While Sanders has recently run ads critical of Clinton without mentioning her by name — and while his campaign manager Jeff Weaver sent out a fundraising email lambasting Clinton’s big-money events as recently as Thursday afternoon — the candidate himself has dialed down his critique since losing five states on Tuesday.
At an election night rally in Phoenix, for example, he axed the customary section about Clinton from his stump speech, and only mentioned his rival twice.
That softening is an encouraging sign to Clinton fundraisers, who are hearing more and more about combating Trump in conference calls and meetings with top campaign officials, multiple donors said. And since the real estate developer hit Clinton in the last week — with an Instagram video purporting to show Russian President Vladimir Putin laughing at her, and with a tweet accusing her of long-standing corruption — their level of concern about addressing the general election is rising.
“If [Sanders] wants to keep running, he’s got a right to do that, and his supporters have a right to do that,” said Bruce Thompson, a North Carolina attorney and fundraiser for Clinton. “She’s still going to compete, and it’s a good opportunity to get her ideas out there. With all that being said, there are those of us looking to November once our state primaries end, trying to figure out how she can win here and help with down ballot races.”

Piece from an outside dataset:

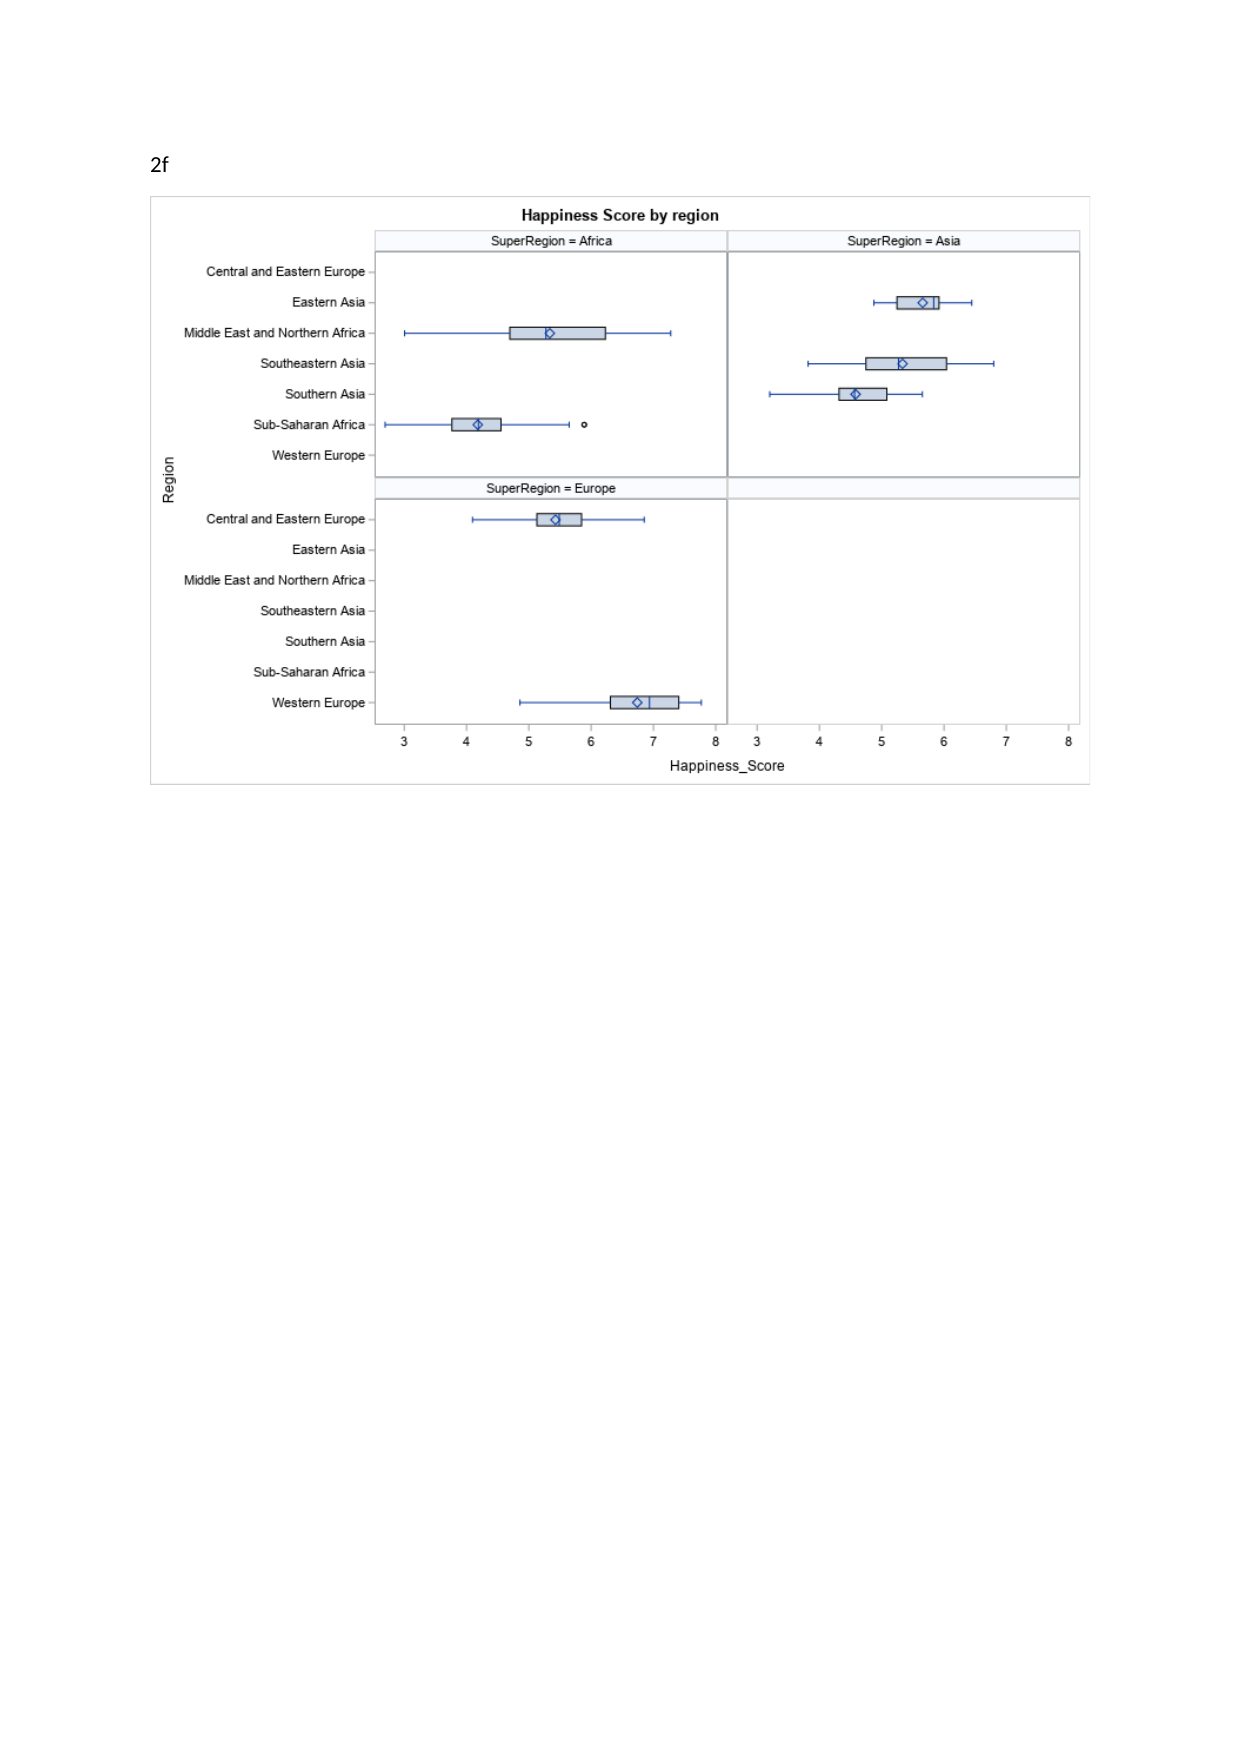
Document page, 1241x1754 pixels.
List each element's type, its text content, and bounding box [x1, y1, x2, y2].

picture [150, 196, 1091, 785]
text 2f [150, 150, 1090, 178]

That message is related to the one relayed by President Barack Obama to donors behind closed doors in Austin, Texas, last week when he suggested that Sanders’ time was running out, as first reported Thursday by The New York Times. But, high-level Clinton allies noted, the president stopped short of encouraging Sanders to exit the race, and Clinton surrogates have also been careful not to make that ask.
“On both sides, there ought to be an awareness that there’s a fall election coming and you don’t want to do anything in the course of this that makes it harder for the party to come together,” said Bob Shrum, a veteran Democratic strategist who was a senior adviser for both John Kerry and Al Gore in their presidential bids. “You have to have, at this point, some attentiveness — this is particularly important for the Clinton people — that they want to enlist Bernie Sanders for the fall.”

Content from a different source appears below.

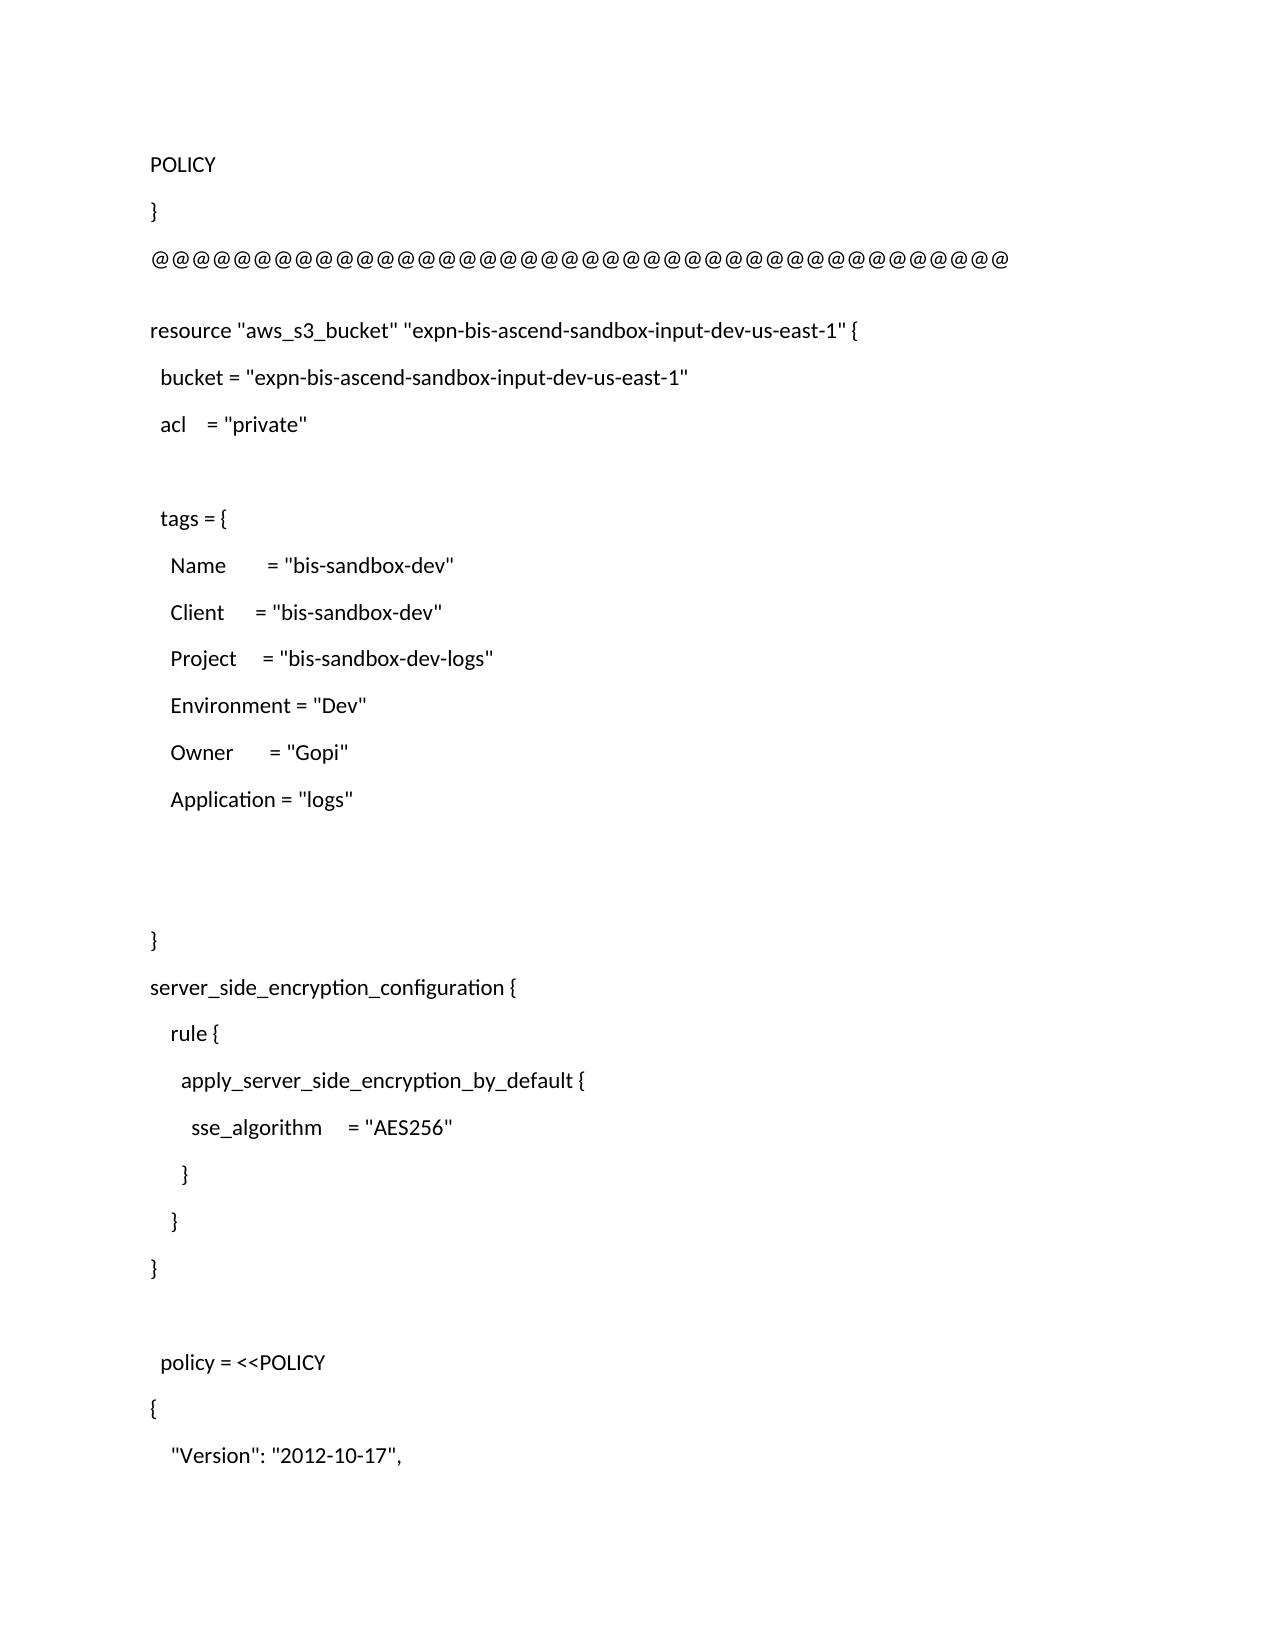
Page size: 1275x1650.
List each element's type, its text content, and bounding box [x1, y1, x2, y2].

Many Clinton allies and staffers believe Sanders has actually made her a stronger general election candidate, forcing her to work on honing her answers on topics such as her proximity to Wall Street.
And while they insist he’s still in the race to win it, even Sanders’ top aides have started acknowledging the potential usefulness of his continued candidacy — perhaps in the role of a human shield.

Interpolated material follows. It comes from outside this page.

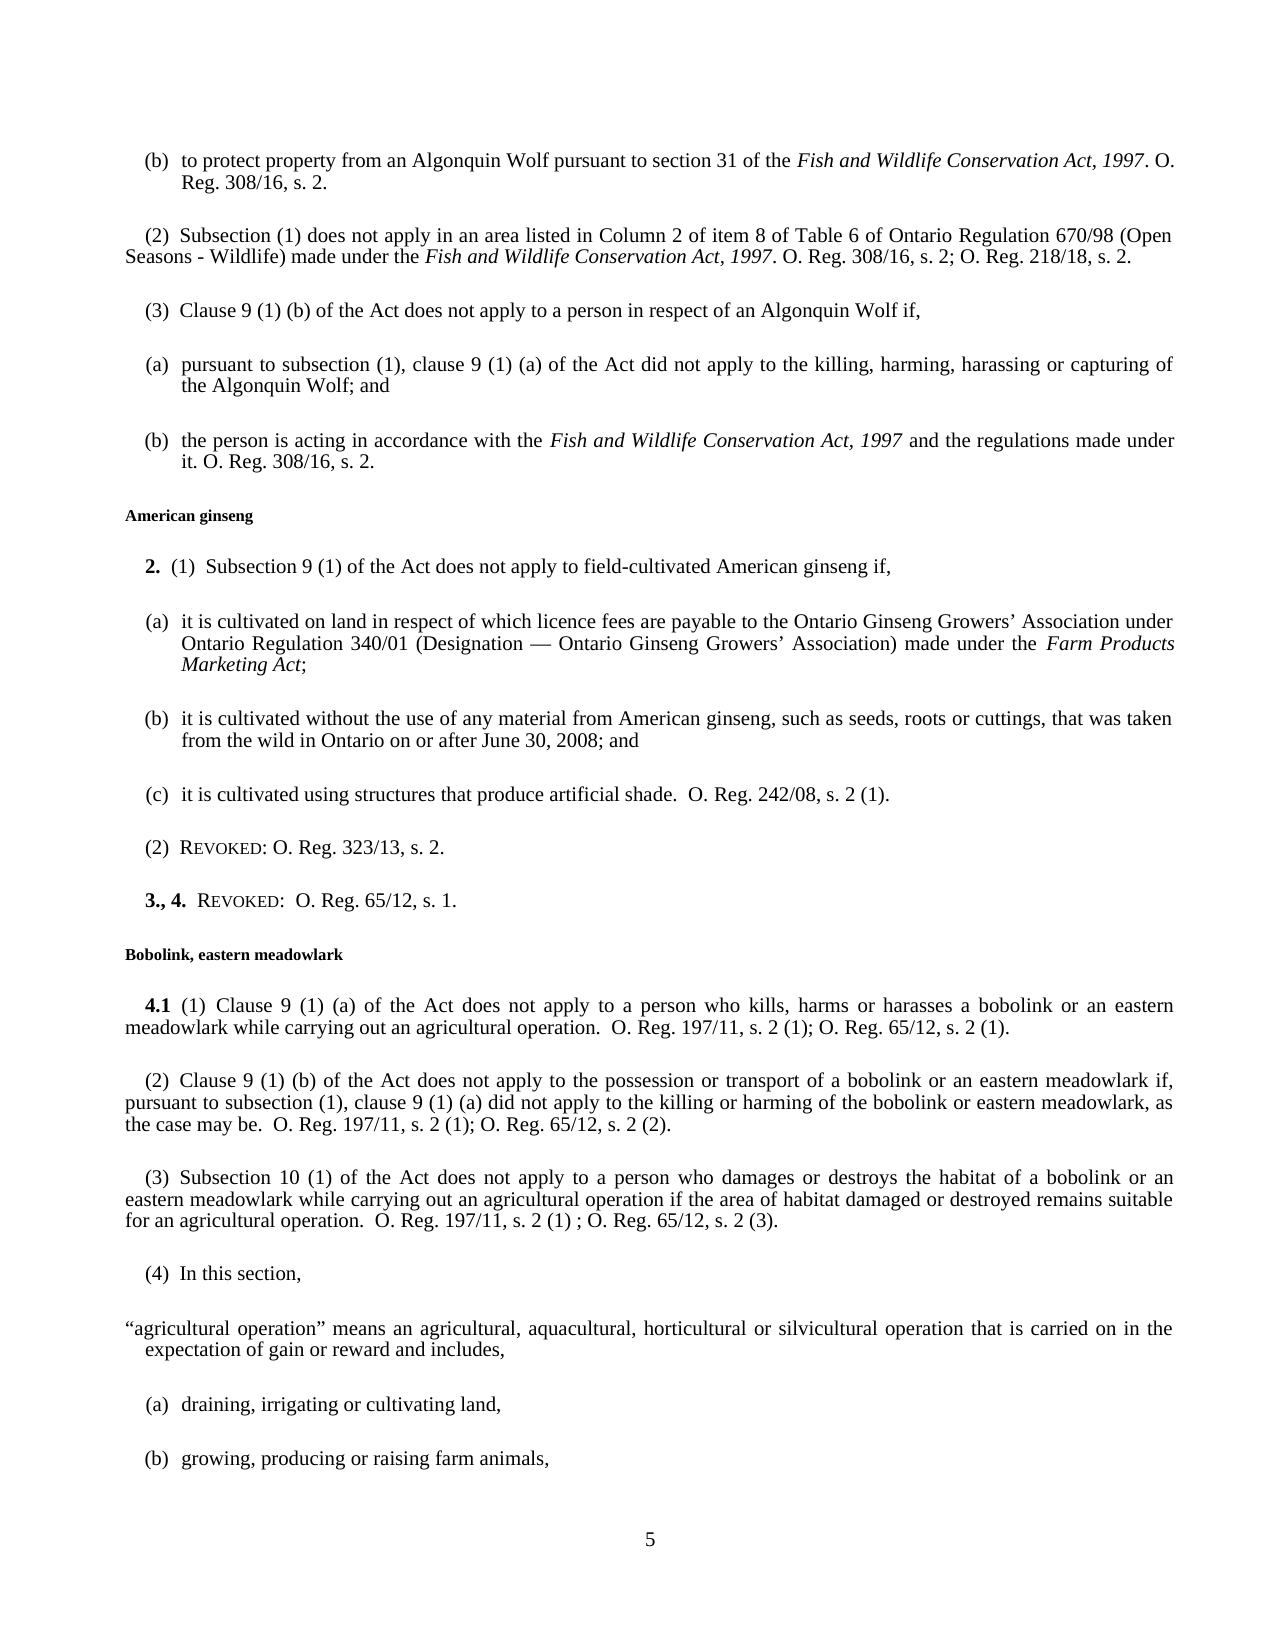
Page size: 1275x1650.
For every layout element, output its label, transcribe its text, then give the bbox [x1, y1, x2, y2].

“I anticipate the tone will remain the same. There are important differences between Hillary Clinton and Bernie Sanders,” said Weaver in a call with reporters on Wednesday. “[But] were this contest to end — either by the secretary getting out, or us getting out, [but] certainly if the secretary was still in the race — I think she could expect months and months and months of immediate, and vicious, and very personal attacks from the Trump people. So I don’t know if that’s necessarily healthy for her.”